**WHAT IS REQUIRED**: In the passage on Ian Watt's The Rise of the Novel, translate the following sentence into French: "Earlier studies had tried to account for the emergence of the novel, and Watt’s study does crucial work in synthesizing existing views."

**DOCUMENT PASSAGE**:
>>>>

Ian Watt’s The Rise of the Novel, Precursors, and Responses

Few works of literary criticism remain so relevant to their subject after more than sixty years as Watt 1957. Watt offers a historical explanation of why the novel arose when it did in England, the dominant narrative forms it took, and the social conditions to which it reacted and which it shaped. He argues that a confluence of historical factors—the emergence of a middle class and a reading public under nascent capitalism, a secularizing tendency inherent to Protestantism, and philosophical empiricism (John Locke’s valorization of knowledge through experience, not innate ideas)—contributed to the ascent of individualism. In turn, individualism found literary expression in “formal realism,” a narrative mode privileging particularized accounts of spatial and temporal experience, as opposed to the universalism typical of romance, allegory, epic, and myth. Earlier studies had tried to account for the emergence of the novel, and Watt’s study does crucial work in synthesizing existing views. Baker 1924–1939 is the most important large-scale history of the English novel before Watt. McKillop 1956, contemporary with Watt, makes a New Critical case for the literary value of the major 18th-century novelists, including Smollett and Sterne, along with Watt’s trio of Defoe, Richardson, and Fielding. Watt has elicited numerous responses: virtually every source in the present bibliography is in dialogue with The Rise of the Novel. Hirsch 1969 and Richetti 1992 are the most important essays that directly appraise Watt’s argument before the essays re-evaluating The Rise of the Novel in Blewett 2000.

<<<<

**ROWS**:

>>>>

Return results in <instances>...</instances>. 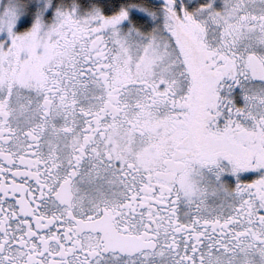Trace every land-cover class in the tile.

<<<<
>>>>

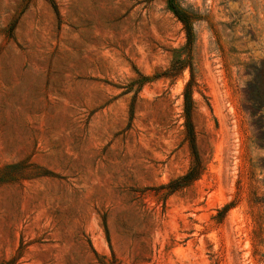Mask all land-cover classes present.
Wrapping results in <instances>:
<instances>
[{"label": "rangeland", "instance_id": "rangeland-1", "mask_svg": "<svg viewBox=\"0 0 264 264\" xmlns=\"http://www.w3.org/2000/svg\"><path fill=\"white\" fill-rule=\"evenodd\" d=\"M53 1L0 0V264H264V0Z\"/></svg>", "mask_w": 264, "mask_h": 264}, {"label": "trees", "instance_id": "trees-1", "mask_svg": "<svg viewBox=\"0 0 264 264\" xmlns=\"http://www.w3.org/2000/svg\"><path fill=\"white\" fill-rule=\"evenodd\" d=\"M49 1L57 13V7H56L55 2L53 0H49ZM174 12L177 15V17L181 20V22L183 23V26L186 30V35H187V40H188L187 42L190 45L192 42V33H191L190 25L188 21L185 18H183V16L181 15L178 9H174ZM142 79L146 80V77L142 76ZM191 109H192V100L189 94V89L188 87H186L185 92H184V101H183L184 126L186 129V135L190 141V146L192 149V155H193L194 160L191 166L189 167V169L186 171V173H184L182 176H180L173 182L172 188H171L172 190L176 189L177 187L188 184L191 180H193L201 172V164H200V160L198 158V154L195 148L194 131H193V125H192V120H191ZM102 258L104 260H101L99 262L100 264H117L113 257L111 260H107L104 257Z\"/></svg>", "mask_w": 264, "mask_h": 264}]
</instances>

<<<<
>>>>

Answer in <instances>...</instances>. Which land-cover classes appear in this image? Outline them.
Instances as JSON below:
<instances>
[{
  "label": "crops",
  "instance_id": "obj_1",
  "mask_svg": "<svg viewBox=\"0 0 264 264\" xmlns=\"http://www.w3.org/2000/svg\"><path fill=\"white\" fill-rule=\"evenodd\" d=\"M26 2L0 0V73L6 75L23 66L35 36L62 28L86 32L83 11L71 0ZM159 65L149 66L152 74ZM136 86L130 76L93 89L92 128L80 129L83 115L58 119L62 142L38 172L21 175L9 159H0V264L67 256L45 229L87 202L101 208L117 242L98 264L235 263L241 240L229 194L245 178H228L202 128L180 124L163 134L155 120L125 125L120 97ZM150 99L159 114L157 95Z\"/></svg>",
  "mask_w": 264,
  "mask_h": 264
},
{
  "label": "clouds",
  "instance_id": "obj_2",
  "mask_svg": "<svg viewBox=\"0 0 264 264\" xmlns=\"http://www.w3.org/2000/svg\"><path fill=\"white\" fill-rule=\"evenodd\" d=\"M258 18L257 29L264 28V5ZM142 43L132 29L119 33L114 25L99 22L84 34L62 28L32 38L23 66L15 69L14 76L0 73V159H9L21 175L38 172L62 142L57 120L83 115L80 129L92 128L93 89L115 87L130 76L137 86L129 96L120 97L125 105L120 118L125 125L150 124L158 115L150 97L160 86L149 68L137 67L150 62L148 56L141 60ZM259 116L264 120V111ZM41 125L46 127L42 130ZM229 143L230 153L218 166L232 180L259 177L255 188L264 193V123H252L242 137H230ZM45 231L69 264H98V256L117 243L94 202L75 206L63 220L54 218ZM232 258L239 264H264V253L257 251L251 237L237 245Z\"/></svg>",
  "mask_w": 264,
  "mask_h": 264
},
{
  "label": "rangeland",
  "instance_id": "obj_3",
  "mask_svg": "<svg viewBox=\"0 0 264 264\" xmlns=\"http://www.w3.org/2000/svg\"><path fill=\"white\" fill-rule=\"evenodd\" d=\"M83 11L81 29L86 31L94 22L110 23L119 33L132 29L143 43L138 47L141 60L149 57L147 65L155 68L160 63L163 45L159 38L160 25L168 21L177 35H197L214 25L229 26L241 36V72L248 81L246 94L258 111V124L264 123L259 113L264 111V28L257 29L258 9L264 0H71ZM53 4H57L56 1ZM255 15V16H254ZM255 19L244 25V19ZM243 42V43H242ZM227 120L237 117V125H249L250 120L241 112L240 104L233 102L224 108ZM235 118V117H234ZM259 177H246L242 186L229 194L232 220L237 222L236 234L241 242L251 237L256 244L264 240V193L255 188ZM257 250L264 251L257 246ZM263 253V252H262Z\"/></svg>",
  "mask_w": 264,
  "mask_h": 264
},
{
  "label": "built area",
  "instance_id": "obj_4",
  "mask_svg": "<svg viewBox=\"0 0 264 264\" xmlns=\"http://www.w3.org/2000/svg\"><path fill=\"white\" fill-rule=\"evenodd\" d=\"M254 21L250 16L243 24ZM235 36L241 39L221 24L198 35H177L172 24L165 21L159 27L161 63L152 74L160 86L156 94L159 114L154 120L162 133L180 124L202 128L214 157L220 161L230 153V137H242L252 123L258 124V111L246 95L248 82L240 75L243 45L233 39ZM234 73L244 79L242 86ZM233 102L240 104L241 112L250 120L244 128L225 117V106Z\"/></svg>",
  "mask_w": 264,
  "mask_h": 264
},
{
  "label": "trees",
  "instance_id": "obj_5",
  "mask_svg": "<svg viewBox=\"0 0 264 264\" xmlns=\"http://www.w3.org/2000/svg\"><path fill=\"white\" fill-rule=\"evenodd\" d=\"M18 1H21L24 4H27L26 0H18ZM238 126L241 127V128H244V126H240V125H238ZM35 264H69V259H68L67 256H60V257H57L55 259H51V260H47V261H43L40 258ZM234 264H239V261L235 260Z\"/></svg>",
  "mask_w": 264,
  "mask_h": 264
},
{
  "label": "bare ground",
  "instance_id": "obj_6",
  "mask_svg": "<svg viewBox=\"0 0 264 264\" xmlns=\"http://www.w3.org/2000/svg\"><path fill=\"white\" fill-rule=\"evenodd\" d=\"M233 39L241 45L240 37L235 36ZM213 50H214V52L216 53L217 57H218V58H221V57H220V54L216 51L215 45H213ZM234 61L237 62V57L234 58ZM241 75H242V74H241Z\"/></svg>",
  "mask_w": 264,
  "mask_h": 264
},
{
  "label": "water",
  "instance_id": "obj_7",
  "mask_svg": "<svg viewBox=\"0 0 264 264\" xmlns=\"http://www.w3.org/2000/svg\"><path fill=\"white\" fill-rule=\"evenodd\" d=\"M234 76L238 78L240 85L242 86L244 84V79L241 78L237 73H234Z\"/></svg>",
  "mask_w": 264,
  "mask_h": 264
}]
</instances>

<<<<

**RESULT OF THIS TASK**: Des études antérieures avaient tenté d'expliquer l'émergence du roman, et l'étude de Watt accomplit un travail essentiel en synthétisant les points de vue existants.